What to Expect When You’re Expecting– I loved following week by week. Especially in the beginning when it tells you things like “your baby has kidneys!” or “your baby no longer has a tail!” It’s less exciting in the end when it just keeps telling you your baby is bigger. This book gets a lot of hate, but I loved it! It was good for me because I wasn’t feeling warm and fuzzy about being pregnant, and this book is very to the point.
BabyCenter iPhone App – you get “texts” about your baby. It’s pretty cool. If you don’t have an iPhone you can sign up to BabyCenter and get weekly emails. I’m actually a big fan of BabyCenter in general. Parenting.com also has a good weekly pregnancy tracker.
Other things that I liked:
Perrier – because you can’t have a cocktail and sometimes you want to feel fancy.
Pillows – I didn’t buy a fancy pregnancy pillow, but I had five pillows on my bed so I could wedge them wherever I needed one or so I could sleep sitting up if needed (thanks, heartburn). They’re also nice to have around to put behind your back or sit on if you do get achy.
Lotion – It might not actually help with stretch marks, but stretching skin gets itchy. Lotion feels gooooood. I liked Mama Bee Belly Butter for my belly.
Pictures – Take lots of pictures, even when you feel gross. They’re fun to look back on and your baby will love them someday too. We took pictures every week and I wrote a note to the baby for each one. I love having them because you forget the feelings you have along the way.
Things no one tells you:
Everyone warns you about morning sickness. No one warns you about being tired. I was EXHAUSTED. I would sleep the second I got home from work, wake up to eat dinner (then fail to keep it down), and then sleep until the next day in the very beginning.

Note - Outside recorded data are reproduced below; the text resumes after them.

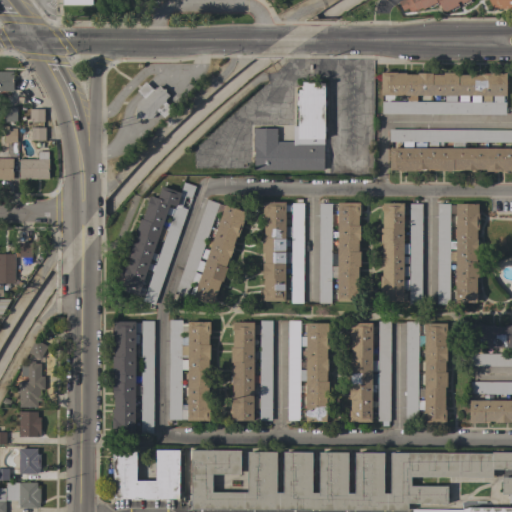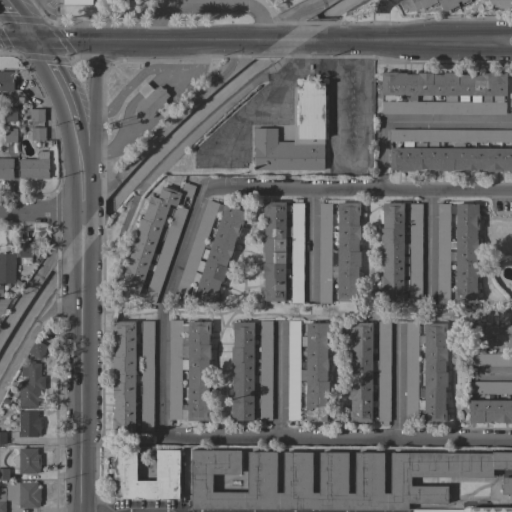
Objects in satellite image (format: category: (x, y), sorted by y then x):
road: (386, 0)
building: (75, 2)
building: (77, 2)
building: (500, 3)
road: (208, 4)
building: (421, 4)
building: (429, 4)
building: (499, 4)
road: (15, 19)
road: (493, 34)
road: (15, 38)
traffic signals: (30, 39)
road: (252, 40)
road: (493, 46)
road: (197, 63)
road: (94, 74)
road: (56, 78)
road: (162, 78)
building: (5, 80)
building: (6, 80)
road: (129, 84)
road: (143, 89)
building: (442, 92)
building: (443, 93)
road: (261, 94)
building: (465, 98)
road: (336, 99)
building: (148, 100)
building: (151, 102)
building: (309, 110)
building: (9, 114)
building: (34, 115)
building: (36, 115)
road: (126, 115)
road: (416, 122)
building: (36, 133)
building: (9, 135)
building: (295, 136)
road: (108, 147)
building: (450, 149)
road: (91, 153)
building: (283, 153)
building: (448, 159)
building: (34, 167)
building: (5, 168)
building: (6, 168)
building: (32, 168)
road: (40, 213)
building: (145, 238)
building: (154, 242)
road: (309, 245)
road: (428, 247)
building: (23, 249)
building: (24, 249)
building: (281, 250)
building: (456, 250)
building: (272, 251)
building: (346, 251)
building: (390, 251)
building: (209, 252)
building: (338, 252)
building: (464, 252)
building: (392, 253)
building: (414, 253)
building: (217, 254)
building: (6, 268)
building: (7, 268)
building: (3, 304)
road: (81, 317)
road: (159, 328)
building: (492, 335)
building: (490, 344)
building: (35, 349)
building: (36, 349)
building: (250, 369)
building: (196, 370)
building: (424, 370)
building: (188, 371)
building: (314, 372)
building: (358, 372)
building: (360, 372)
building: (382, 372)
building: (432, 372)
building: (306, 373)
building: (130, 374)
road: (491, 374)
building: (131, 375)
road: (278, 379)
road: (396, 379)
building: (28, 385)
building: (30, 385)
building: (490, 402)
building: (489, 410)
building: (27, 423)
building: (28, 424)
building: (1, 437)
building: (2, 437)
building: (26, 460)
building: (27, 461)
building: (4, 474)
building: (144, 476)
building: (145, 476)
building: (329, 479)
building: (333, 479)
building: (506, 487)
building: (506, 487)
building: (22, 493)
building: (21, 494)
building: (1, 500)
building: (2, 500)
building: (460, 509)
building: (466, 510)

You might feel differently than you expected. I’m generally really big on personal space, but when I was pregnant I loved it when people rubbed my belly. Important to note: not all pregnant women feel this way! NEVER rub a lady’s belly without asking (and don’t even ask if you’re a stranger)! You also might feel sad and that’s ok, having a baby is life changing and you’re allowed to mourn your old life.
Food aversions and cravings are really real. Ok, so people will tell you about them, but they’re amazingly strong. I normally have what I thought was an undying love for garlic, but I couldn’t even be in the same room as my husband if he had eaten garlic earlier that day. I also usually love cinnamon and mint and hated both. On the other hand I couldn’t get enough beef…which I don’t usually eat a lot of. I also loved Brussels sprouts, clementines, and chocolate chip cookies. Oh and I had urgent, crazy, non-negotiable cravings for Flaming Hot Cheetos and Fettuccine Alfredo exactly one time each.

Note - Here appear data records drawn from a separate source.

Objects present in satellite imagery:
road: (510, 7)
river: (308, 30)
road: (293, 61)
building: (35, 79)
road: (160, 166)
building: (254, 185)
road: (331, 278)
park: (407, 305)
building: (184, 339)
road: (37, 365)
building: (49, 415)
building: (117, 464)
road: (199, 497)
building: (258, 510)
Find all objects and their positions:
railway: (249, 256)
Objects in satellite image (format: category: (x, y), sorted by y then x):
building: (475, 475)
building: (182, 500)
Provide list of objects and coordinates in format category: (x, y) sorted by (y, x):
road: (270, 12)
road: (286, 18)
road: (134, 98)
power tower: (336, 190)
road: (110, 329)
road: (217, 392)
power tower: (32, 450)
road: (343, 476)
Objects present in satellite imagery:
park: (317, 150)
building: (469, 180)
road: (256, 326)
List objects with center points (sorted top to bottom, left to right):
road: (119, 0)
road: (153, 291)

Every lady you meet will tell you her birth story. Don’t listen. Everyone’s birth is different, so there’s no need to internalize horror stories. This is especially true of anyone who gave birth before the 1990’s. Apparently doctors were horrible misogynistic torture mongers when our mothers were giving birth. These days you can choose a doctor or midwife who will be nice to you and make your pregnancy/birth as pleasant as possible. If you’re not happy with your care find a new caregiver! Also everyone’s ideal birth is different. Educate yourself and choose the best option for you and shut out other people’s opinions (but do remember that things don’t always go as expected). Some people will try to make you feel guilty for your choices, but remember…it’s none of their damn business.

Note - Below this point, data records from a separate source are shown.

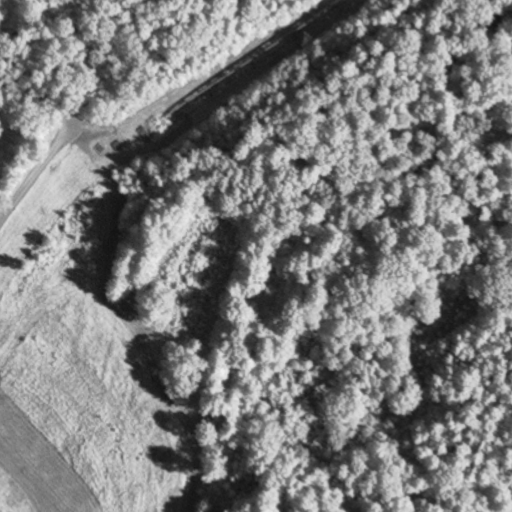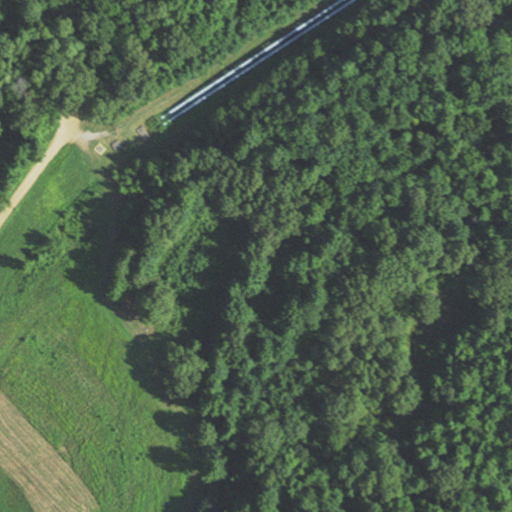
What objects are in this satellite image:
road: (38, 171)
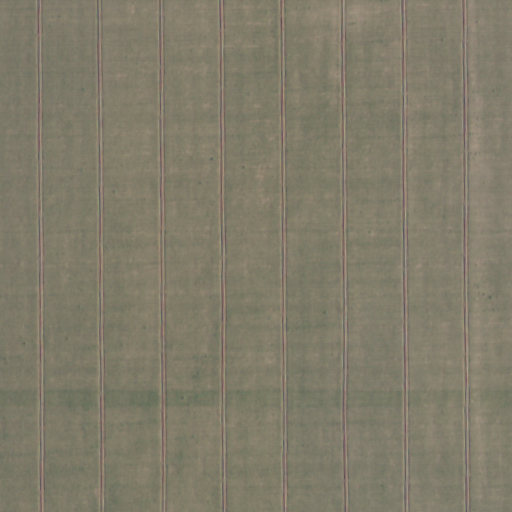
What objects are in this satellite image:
crop: (256, 256)
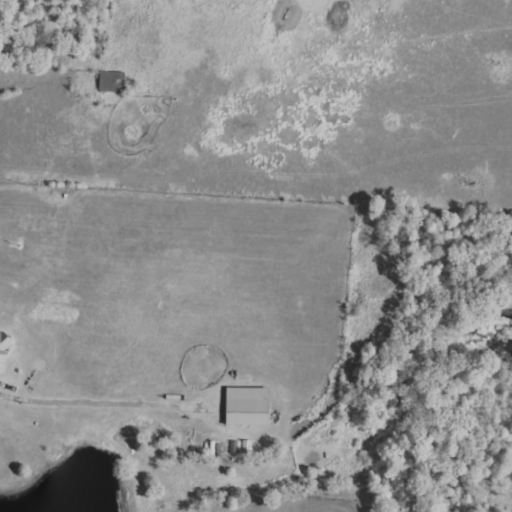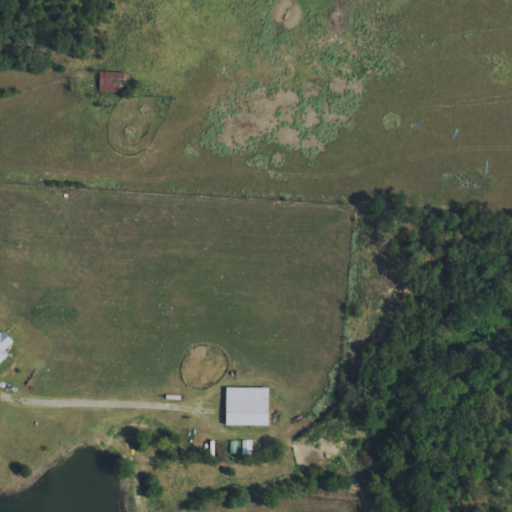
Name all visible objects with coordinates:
building: (3, 345)
building: (247, 406)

Toward the end of your pregnancy you’ll get lots of attention, and people will ask you the same questions one billion times. Instead of punching them, send them this 🙂 (via: A Cup of Jo)
I hope you found this helpful! Feel free to ask any questions or add any tips of your own in the comments section! These are just my own personal hints for things that worked for me, but hopefully you can take away something that makes your pregnancy easier.